Maurin Quina is flavored with cherry and quinine, but Cappiello was clearly making an allusion to the deliciously wicked Green Fairy, absinthe. It wasn’t the best time for that. In early 1906, the Swiss laborer Jean Lanfray was tried and convicted for the murder of his family in a drunken frenzy, a landmark event the papers called “The Absinthe Murders.”

The public turned against absinthe in a huge way. Maurin Quina couldn’t get off the ground; the liqueur ceased production that year. Nothing was left of the drink but the immortal poster.

Until quite recently. In the last decade, the poster’s iconic stature convinced liquor producers to rummage through their back catalogue and reconstitute Maurin Quina. You can now find it at specialty liquor shops. The great escape, here, is Maurin Quina’s escape from oblivion – on the back of this magnificent lithograph.

333. Bummelstudenten. ca. 1916.
Artist: Julius Klinger
37 x 26 in./94 x 66 cm
Est: $1,700-$2,000.

Klinger became one of Germany’s most forward-thinking graphic designers in the inter-war years, with an eye for strong geometrical symmetries and small touches of wit. Here’s a Berliner Theater poster for the silent film “Bummelstudenten,” by Rudolf Bernauer, released in 1916. Literal translation: “Student Stroll.” More accurate: “Permanent Student” (!) Equipped with guitar, and fruit and libations at the ready, this superannuated university lad is about to charm himself into the arms of a society girl – escaping from adult responsibilities, and, quite possibly, the Great War itself.

Klinger was not so lucky. Though he became one of the most interesting and influential graphic designers in Berlin, the Nazis shut down the Jewish-owned business he worked for. Then, as Klinger was Jewish himself, they “deported” him. He was presumed dead in Minsk in 1942.

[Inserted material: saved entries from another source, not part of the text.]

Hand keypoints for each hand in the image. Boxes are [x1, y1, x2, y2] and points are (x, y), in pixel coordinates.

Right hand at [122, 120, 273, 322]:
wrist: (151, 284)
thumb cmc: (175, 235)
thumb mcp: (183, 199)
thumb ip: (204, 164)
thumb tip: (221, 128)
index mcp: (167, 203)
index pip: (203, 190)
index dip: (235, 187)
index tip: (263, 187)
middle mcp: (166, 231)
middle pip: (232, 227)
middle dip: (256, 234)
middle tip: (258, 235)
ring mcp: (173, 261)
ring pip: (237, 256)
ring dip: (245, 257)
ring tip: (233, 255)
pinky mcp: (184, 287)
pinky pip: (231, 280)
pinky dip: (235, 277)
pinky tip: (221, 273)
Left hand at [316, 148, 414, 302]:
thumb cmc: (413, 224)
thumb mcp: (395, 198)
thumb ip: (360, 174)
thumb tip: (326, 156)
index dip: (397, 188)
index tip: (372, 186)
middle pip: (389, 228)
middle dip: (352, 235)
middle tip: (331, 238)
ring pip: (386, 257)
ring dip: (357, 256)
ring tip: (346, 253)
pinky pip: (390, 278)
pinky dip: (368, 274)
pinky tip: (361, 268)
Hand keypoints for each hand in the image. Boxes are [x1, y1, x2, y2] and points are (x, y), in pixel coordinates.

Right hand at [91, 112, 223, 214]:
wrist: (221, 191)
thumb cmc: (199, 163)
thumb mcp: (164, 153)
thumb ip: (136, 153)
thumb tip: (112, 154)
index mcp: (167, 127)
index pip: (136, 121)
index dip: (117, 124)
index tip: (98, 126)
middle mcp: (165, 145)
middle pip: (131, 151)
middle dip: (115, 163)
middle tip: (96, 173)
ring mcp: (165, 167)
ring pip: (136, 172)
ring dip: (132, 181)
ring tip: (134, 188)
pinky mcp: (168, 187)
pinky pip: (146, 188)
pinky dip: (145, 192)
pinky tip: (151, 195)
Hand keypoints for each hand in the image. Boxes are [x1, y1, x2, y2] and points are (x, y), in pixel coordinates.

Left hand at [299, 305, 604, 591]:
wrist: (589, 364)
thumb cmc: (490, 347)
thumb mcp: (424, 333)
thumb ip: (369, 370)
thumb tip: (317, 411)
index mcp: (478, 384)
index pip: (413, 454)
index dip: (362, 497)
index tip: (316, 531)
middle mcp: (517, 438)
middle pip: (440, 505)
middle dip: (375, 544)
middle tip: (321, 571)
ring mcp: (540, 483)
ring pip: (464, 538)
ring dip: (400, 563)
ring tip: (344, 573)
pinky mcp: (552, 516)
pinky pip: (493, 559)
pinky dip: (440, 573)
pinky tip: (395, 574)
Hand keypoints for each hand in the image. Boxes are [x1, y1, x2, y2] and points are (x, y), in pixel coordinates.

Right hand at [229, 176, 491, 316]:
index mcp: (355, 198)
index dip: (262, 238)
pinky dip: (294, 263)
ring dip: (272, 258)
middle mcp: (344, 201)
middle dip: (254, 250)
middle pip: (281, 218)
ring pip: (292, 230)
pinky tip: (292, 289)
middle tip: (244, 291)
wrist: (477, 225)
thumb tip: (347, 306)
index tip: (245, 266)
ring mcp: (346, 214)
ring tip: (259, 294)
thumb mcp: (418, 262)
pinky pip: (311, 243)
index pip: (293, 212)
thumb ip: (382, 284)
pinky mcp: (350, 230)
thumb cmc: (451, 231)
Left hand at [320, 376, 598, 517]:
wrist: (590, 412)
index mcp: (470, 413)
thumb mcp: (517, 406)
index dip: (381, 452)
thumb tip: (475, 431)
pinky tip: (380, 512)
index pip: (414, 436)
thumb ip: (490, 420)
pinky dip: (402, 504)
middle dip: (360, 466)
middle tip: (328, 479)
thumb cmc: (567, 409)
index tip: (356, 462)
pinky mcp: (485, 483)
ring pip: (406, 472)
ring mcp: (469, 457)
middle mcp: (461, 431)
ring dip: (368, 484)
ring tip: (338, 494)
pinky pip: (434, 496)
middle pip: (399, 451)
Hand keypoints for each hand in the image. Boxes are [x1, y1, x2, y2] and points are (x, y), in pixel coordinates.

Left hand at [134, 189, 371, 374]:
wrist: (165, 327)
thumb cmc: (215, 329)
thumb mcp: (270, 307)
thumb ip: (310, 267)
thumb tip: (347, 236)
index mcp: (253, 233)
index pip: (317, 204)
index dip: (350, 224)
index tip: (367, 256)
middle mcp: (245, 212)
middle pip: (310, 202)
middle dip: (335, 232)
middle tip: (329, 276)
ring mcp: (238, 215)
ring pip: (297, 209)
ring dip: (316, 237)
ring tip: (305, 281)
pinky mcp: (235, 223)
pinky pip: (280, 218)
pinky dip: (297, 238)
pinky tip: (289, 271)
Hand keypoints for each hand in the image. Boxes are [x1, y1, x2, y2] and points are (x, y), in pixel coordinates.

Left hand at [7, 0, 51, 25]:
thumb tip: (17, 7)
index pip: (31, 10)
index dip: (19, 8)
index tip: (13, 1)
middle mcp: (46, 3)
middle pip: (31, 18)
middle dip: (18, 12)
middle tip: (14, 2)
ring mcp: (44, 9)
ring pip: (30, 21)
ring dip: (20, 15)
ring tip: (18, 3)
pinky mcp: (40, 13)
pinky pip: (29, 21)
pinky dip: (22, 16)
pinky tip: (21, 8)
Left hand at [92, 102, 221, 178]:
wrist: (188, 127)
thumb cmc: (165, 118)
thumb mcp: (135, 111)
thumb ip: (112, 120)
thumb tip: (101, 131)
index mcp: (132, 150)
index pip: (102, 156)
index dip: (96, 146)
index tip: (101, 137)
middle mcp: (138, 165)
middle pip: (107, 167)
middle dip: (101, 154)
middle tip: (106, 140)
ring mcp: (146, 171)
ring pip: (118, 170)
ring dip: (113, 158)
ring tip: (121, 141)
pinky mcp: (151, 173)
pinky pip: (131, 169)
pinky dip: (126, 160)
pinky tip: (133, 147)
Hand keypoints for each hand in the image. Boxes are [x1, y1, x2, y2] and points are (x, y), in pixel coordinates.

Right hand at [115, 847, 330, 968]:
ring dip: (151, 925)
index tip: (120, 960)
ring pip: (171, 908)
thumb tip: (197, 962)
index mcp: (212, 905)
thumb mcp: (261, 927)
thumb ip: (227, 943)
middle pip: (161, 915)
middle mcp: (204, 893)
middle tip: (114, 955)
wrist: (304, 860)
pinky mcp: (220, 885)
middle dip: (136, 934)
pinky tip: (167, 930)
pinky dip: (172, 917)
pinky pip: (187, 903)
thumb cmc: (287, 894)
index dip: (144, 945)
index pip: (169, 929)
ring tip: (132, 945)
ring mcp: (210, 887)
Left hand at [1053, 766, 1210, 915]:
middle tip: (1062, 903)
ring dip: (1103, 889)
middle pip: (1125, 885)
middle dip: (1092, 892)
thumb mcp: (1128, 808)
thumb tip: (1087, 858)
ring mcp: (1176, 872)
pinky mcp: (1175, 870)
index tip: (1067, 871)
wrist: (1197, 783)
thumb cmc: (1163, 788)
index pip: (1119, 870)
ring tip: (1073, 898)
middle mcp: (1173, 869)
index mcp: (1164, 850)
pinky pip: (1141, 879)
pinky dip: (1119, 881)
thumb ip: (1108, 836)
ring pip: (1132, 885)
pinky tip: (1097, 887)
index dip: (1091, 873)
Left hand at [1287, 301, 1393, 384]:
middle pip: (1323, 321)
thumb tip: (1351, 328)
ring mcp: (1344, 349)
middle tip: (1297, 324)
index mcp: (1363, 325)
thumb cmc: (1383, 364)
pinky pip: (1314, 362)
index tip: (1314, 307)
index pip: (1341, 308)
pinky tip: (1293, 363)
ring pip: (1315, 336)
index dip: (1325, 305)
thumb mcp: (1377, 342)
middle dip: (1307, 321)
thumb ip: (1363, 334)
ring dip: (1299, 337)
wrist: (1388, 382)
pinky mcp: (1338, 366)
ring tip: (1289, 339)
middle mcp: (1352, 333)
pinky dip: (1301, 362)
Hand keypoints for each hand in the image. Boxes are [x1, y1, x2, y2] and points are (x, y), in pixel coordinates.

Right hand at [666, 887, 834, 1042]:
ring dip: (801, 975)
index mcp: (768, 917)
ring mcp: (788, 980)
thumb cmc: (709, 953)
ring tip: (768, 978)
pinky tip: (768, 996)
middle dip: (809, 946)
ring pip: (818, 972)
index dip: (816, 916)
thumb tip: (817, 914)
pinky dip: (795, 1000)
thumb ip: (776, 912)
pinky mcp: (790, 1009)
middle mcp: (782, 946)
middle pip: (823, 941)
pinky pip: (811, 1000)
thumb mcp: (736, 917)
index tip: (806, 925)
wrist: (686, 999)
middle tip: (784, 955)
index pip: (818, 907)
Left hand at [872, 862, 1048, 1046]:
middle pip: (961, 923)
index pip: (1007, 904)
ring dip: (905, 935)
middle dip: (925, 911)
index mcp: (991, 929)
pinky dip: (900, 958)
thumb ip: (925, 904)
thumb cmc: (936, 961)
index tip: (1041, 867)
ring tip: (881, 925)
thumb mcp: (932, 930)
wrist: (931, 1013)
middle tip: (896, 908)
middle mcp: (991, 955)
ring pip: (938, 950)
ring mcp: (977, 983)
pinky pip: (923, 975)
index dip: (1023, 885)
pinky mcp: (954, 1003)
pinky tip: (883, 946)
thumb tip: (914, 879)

396. Casino de Paris / Nouveau Théâtre. ca. 1895.
Artist: Pal
32 1/4 x 48 1/4 in./82 x 122.5 cm
Est: $2,000-$2,500.

Truth escapes from the well, in order to throw mirror-light on the world! It’s one of the recurring tropes of the French 1890s, derived from an aphorism by Democritus: “Of truth we know nothing, for truth is in a well” (or, less metaphorically, Truth is hidden, dark and deep, and one must dig for it). It was portrayed, in allegorical form, in at least two major paintings of the period (by Gérôme and Debat-Ponsin), and was adapted in several posters as well. Here, Pal puts a humorous, sardonic spin on the saying for the Casino de Paris’ “Les Dessous de L’Année,” a satirical revue featuring the low-lights of the year gone by. That’s Naked Truth, clambering up with a mirror to show everyone their true faces. Below, the red glow of a fire and its pitch-black smoke rises up, as if to suggest that this is a roast, and everyone will get burned.

Given the status of truth these days, we could use a bit more of this.

281. Affiches Illustrées. 1894.
Artist: Leon Dardenne
24 1/4 x 32 1/4 in./61.5 x 81.7 cm
Est: $1,400-$1,700.

In your face! Mademoiselle de l’Affiche thrusts her brush into the nose of a stunned Pierrot in a grand assertion of artistic control. The poster announces that the artist, Leon Dardenne, will now be solely in charge of all posters produced by the Bulens printing firm: an escape from servitude! Sticking it to the Man! An audacious design for its time, and for ours as well.